Exercise requirements ▸ Copy the passage on subclassing str in Python word for word, between "I am probably" and "x.strip( ), mystr )", inclusive.
Passage shown below:
I am probably misunderstanding some basic issue here but this
behaviour is not what I would expect:

Python 2.4 (#1, Mar 22 2005, 21:42:42)
[GCC 3.3.5 20050117 (prerelease) (SUSE Linux)] on linux2
Type "help", "copyright", "credits" or "license" for more information.
>>class mystr( str ):
.... pass
....
>>x = mystr( 'x' )
isinstance( x, mystr )
True
>>isinstance( x.strip( ), mystr )
False
>>>

Why is the strip( ) method returning something that is not a mystr
instance? I would expect all methods operating on a string instance
and returning another string instance to correctly operate on a mystr
instance and return a mystr instance. How would I achieve something
like this without manually copying all string returning methods from
str and stuffing the result to mystr( ) before returning?
End of Passage shown.
Information provided below:
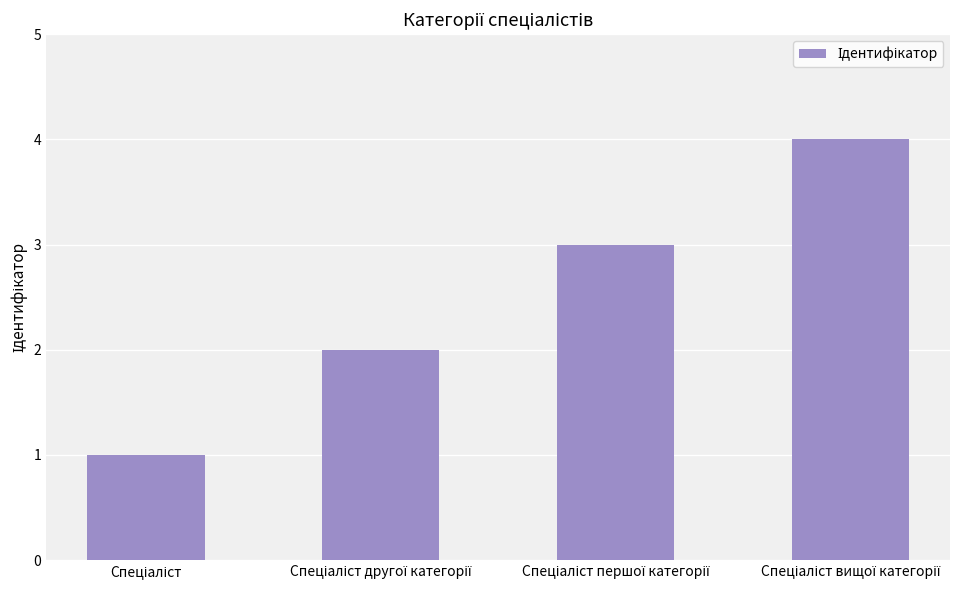

What is the maximum value shown in the chart?

4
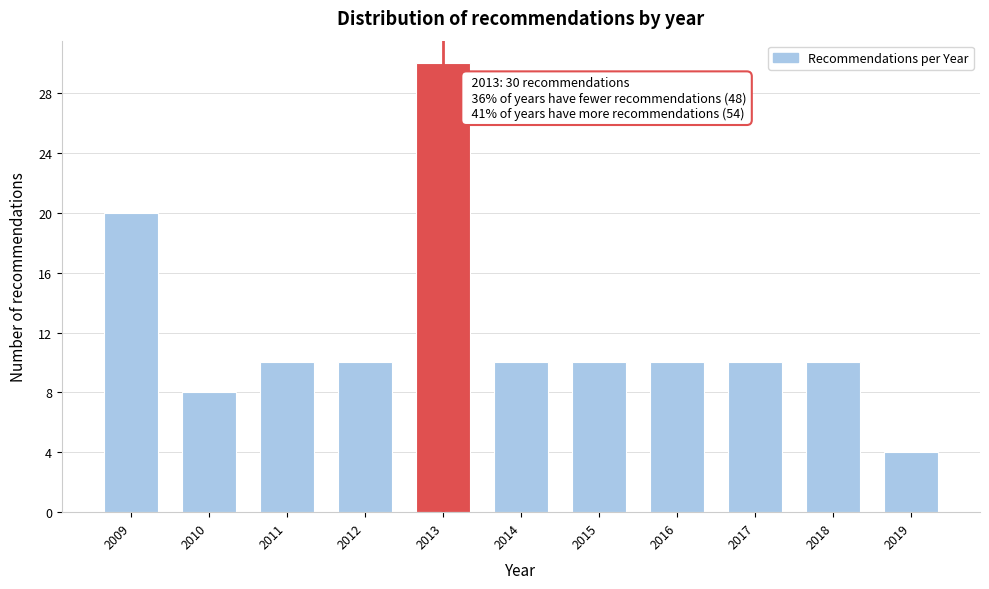

Reading left to right, transcribe all the data shown in this chart.

20	8	10	10	30	10	10	10	10	10	4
End of Information provided.
Exercise solution ▸
I am probably misunderstanding some basic issue here but this
behaviour is not what I would expect:

Python 2.4 (#1, Mar 22 2005, 21:42:42)
[GCC 3.3.5 20050117 (prerelease) (SUSE Linux)] on linux2
Type "help", "copyright", "credits" or "license" for more information.
>>class mystr( str ):
.... pass
....
>>x = mystr( 'x' )
isinstance( x, mystr )
True
>>isinstance( x.strip( ), mystr )